Syndicalisme : Le STC victime de son succès




Le Syndicat des travailleurs corses traverse une crise de croissance. Le projet initial d’un syndicalisme de lutte ne va pas de soi dans toutes les sections locales. L’heure est à la cohésion… et à recueillir l’expérience des homologues antillais.

L’heure est à la cohésion au Syndicat des travailleurs corses. Le STC compte désormais plus de 5 000 adhérentes et adhérents, et a triomphé aux élections prud’homales de 2008 : 37,95 % en Corse du sud et 40,11 % en Haute-Corse, devançant la CGT dans les deux cas. Le syndicat s’installe première force syndicale de l’île, et s’extirpe petit à petit de son isolement grâce à des luttes comme celle de l’hôpital d’Aiacciu.
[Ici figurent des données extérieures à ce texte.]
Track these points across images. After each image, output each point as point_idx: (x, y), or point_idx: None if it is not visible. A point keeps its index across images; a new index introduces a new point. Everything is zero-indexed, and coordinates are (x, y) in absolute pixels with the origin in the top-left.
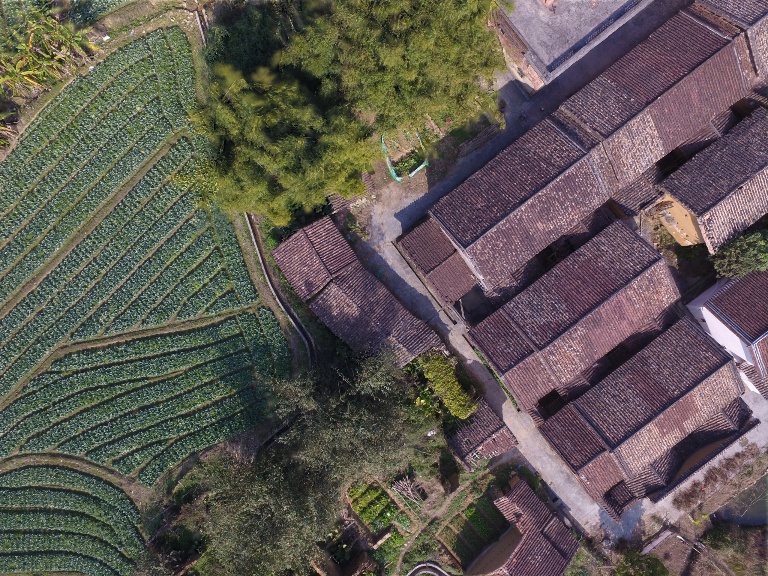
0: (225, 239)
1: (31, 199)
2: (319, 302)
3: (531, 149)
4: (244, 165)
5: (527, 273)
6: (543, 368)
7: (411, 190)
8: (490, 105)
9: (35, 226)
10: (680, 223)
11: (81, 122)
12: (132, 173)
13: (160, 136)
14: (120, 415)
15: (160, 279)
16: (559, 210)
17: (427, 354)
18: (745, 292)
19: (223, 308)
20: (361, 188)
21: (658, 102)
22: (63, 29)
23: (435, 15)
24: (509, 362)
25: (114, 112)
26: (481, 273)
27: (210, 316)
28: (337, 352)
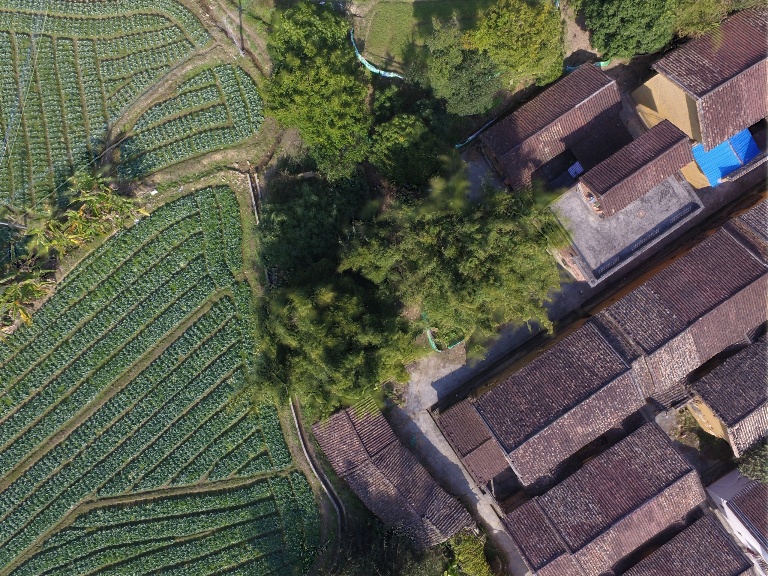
0: (262, 402)
1: (65, 350)
2: (355, 477)
3: (575, 353)
4: (301, 375)
5: (561, 463)
6: (573, 564)
7: (449, 361)
8: (542, 320)
9: (68, 378)
10: (707, 417)
11: (123, 276)
12: (171, 329)
13: (203, 294)
14: (143, 574)
15: (193, 438)
16: (599, 416)
17: (459, 535)
18: (766, 495)
19: (256, 471)
20: (407, 377)
21: (699, 322)
22: (116, 198)
23: (502, 256)
24: (541, 559)
25: (157, 268)
26: (520, 472)
27: (242, 477)
28: (368, 523)
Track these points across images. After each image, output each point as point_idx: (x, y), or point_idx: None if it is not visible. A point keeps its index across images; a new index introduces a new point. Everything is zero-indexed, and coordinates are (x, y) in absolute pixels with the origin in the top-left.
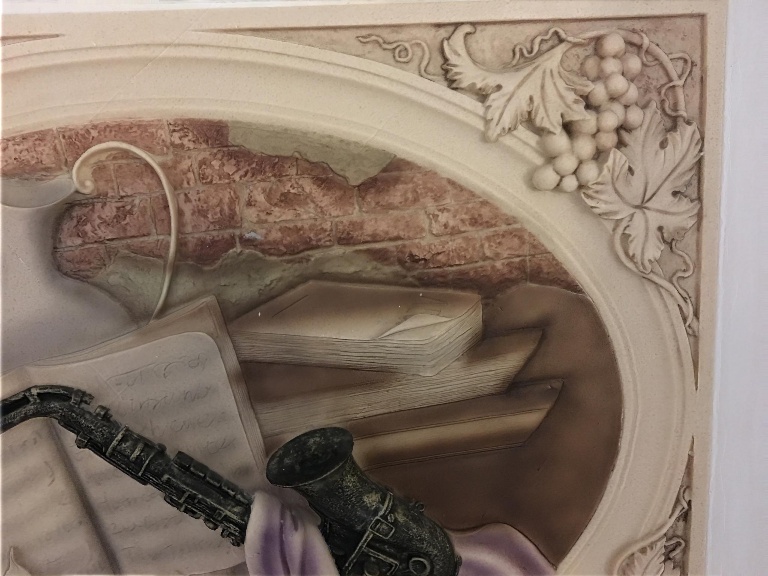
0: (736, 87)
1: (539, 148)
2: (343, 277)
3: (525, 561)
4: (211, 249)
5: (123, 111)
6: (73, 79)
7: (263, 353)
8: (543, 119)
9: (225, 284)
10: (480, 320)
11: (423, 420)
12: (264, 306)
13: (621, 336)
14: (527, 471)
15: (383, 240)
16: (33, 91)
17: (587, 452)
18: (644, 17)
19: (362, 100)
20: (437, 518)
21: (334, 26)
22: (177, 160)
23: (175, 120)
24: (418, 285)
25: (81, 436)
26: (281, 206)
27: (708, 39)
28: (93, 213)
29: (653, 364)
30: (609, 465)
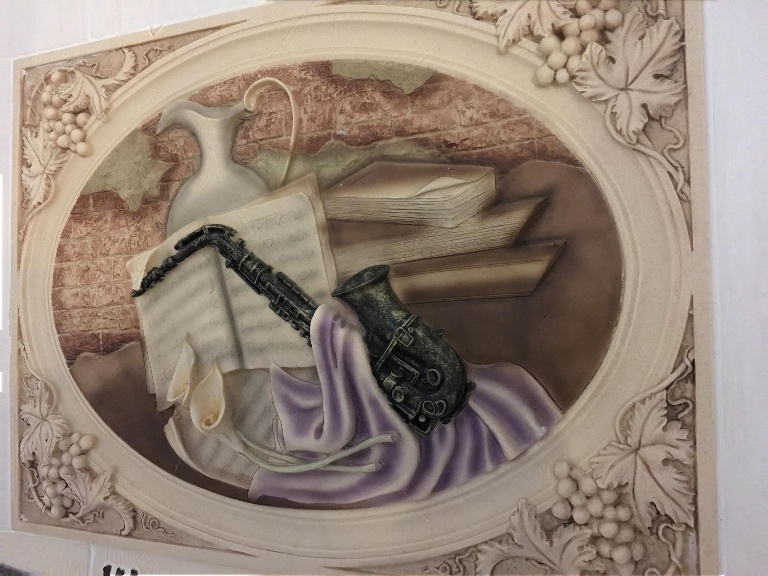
0: None
1: (539, 52)
2: (397, 158)
3: (536, 403)
4: (316, 143)
5: (275, 61)
6: (252, 46)
7: (342, 213)
8: (538, 29)
9: (322, 165)
10: (493, 187)
11: (447, 264)
12: (345, 180)
13: (619, 203)
14: (533, 316)
15: (426, 131)
16: (232, 56)
17: (591, 306)
18: None
19: (416, 37)
20: (455, 346)
21: None
22: (302, 88)
23: (303, 63)
24: (449, 163)
25: (228, 258)
26: (360, 112)
27: None
28: (254, 124)
29: (652, 229)
30: (612, 320)
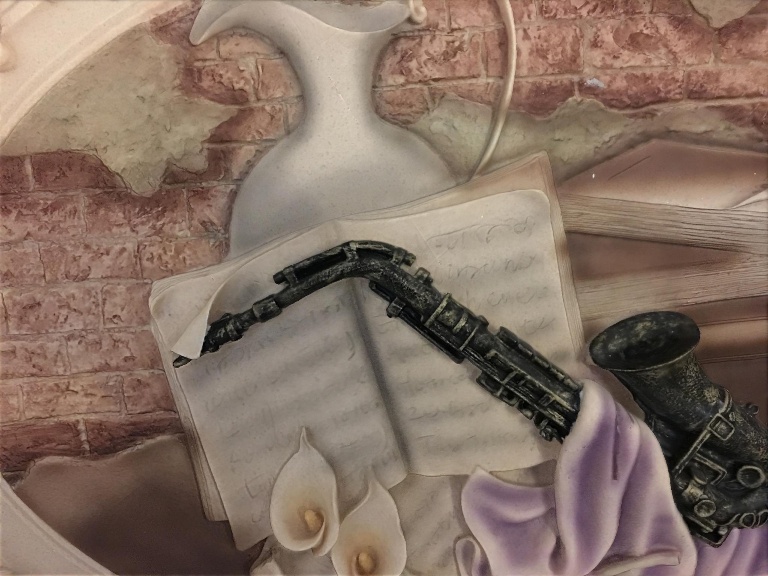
0: None
1: None
2: (691, 137)
3: None
4: (546, 97)
5: None
6: None
7: (591, 222)
8: None
9: (559, 138)
10: None
11: (764, 310)
12: (598, 167)
13: None
14: None
15: (739, 96)
16: None
17: None
18: None
19: None
20: (765, 424)
21: None
22: None
23: None
24: None
25: (396, 302)
26: (630, 49)
27: None
28: (420, 47)
29: None
30: None
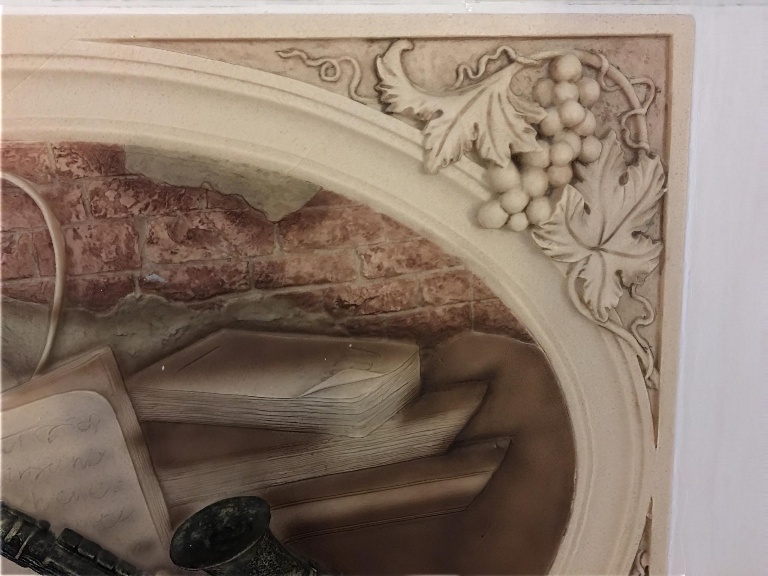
0: (703, 117)
1: (485, 182)
2: (261, 325)
3: None
4: (105, 293)
5: None
6: None
7: (168, 412)
8: (489, 150)
9: (122, 334)
10: (418, 374)
11: (352, 486)
12: (169, 358)
13: (575, 389)
14: (470, 538)
15: (307, 283)
16: None
17: (536, 516)
18: (604, 36)
19: (283, 124)
20: None
21: (249, 38)
22: (64, 190)
23: (61, 143)
24: (347, 334)
25: None
26: (188, 244)
27: (674, 63)
28: None
29: (609, 419)
30: (560, 529)
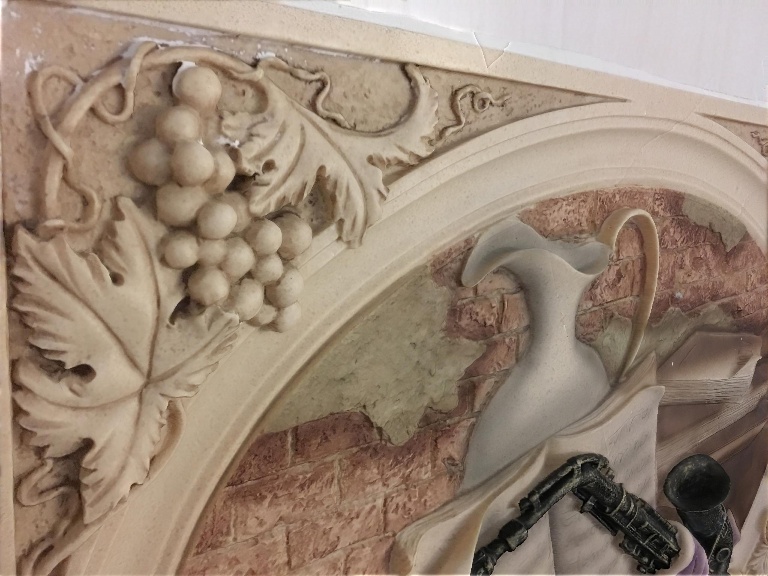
0: None
1: None
2: None
3: None
4: (657, 308)
5: (636, 178)
6: (613, 142)
7: (666, 398)
8: None
9: (661, 339)
10: None
11: (728, 438)
12: (674, 356)
13: None
14: (749, 465)
15: None
16: (586, 150)
17: (765, 445)
18: None
19: (739, 182)
20: None
21: None
22: None
23: (659, 190)
24: (737, 331)
25: (592, 500)
26: (693, 269)
27: None
28: (602, 276)
29: None
30: None
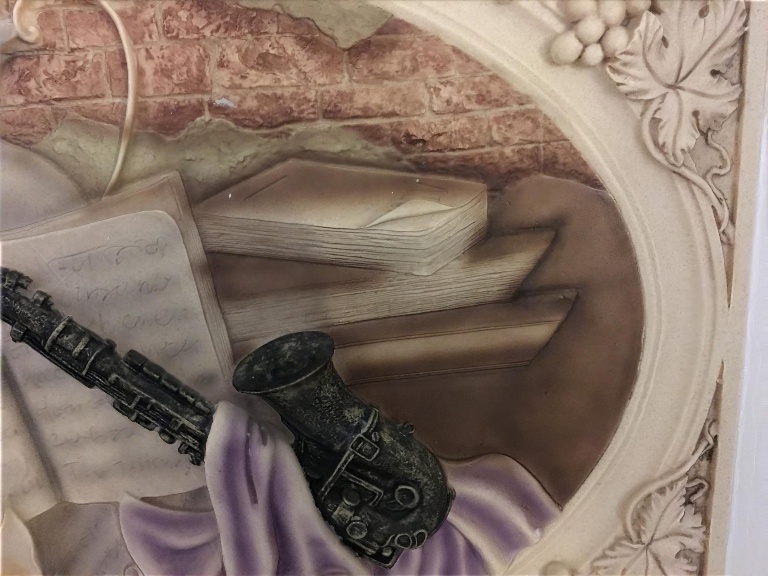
0: None
1: (559, 11)
2: (328, 157)
3: (527, 500)
4: (175, 116)
5: None
6: None
7: (233, 242)
8: None
9: (191, 158)
10: (485, 214)
11: (416, 328)
12: (236, 187)
13: (645, 242)
14: (533, 394)
15: (376, 115)
16: None
17: (602, 376)
18: None
19: None
20: (429, 443)
21: None
22: (138, 8)
23: None
24: (415, 170)
25: (16, 326)
26: (258, 69)
27: None
28: (38, 67)
29: (680, 277)
30: (626, 392)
Le congrès tenu en mai 2006 mettait en concurrence deux motions : la première, plus radicale et indépendantiste, a été mise en minorité par la seconde, plus dans la « structuration » et l’installation consensuelle dans le paysage syndical. Ce congrès a par ailleurs décidé la création de deux nouvelles structures : une pour les retraités, l’autre pour les chômeuses et les chômeurs.

Le STC fête cette année 25 ans de lutte pour les droits des travailleuses et des travailleurs corses. Contre toute connotation ethnique, le STC définit le peuple corse comme une « communauté de destin » : est corse toute personne qui vit sur l’île et aspire à la défense de ses intérêts. Le STC prône en conséquence la « corsisation de l’économie », par opposition à la non-économie actuelle, marquée par l’exode, l’atrophie du tissu économique local, la « monoculture » que représente l’administration française [1]

Le STC, fédéraliste, reconnaît la souveraineté de chaque section syndicale, donc la primauté de l’action à la base. Le revers de la médaille, c’est la façon dont certaines sections se sont éloignées du projet syndical de lutte défendu au niveau fédéral. On a pu le constater dans la conduite de certaines grèves en Corse du sud ces dernières années. Cela révèle un déficit de cohésion, de coordination, et de formation des nouvelles et des nouveaux militants du STC, comme le reconnaît lui-même Jean-Luc Morucci, secrétaire national du syndicat qui traverse, en bref, une crise de croissance.

Une rencontre avec les syndicalistes antillais

En avril, le STC a débattu avec Myrlin Davidé (Union générale des travailleurs de Guadeloupe) et Patrick Doré (CGT Martinique). Façon de réfléchir à l’élaboration d’une mobilisation dans l’esprit antillais. L’obstacle principal, c’est la nature particulière de l’emploi en Corse, reposant énormément sur de petites entreprises, rongé par le népotisme et par un clientélisme qui met la ou le salarié dans une situation où il est « redevable » d’avoir obtenu un travail, un travail de surcroît souvent non déclaré et sans couverture sociale.

Par ailleurs, le climat tendu avec les autres syndicats freine les possibilités d’une unité syndicale offensive. En revanche, le vide politique, avec des partis français ou corses enlisés dans des guéguerres électoralistes, laisse le STC en position de seule vraie force de proposition. En Guadeloupe, où la configuration est analogue, l’expérience du LKP a conduit le syndicalisme de lutte à occuper la position de force motrice.

Circinellu (AL Aiacciu)

[1Pour plus de détail, lire l’interview de Jean-Luc Morucci (STC) parue dans AL de novembre 2005.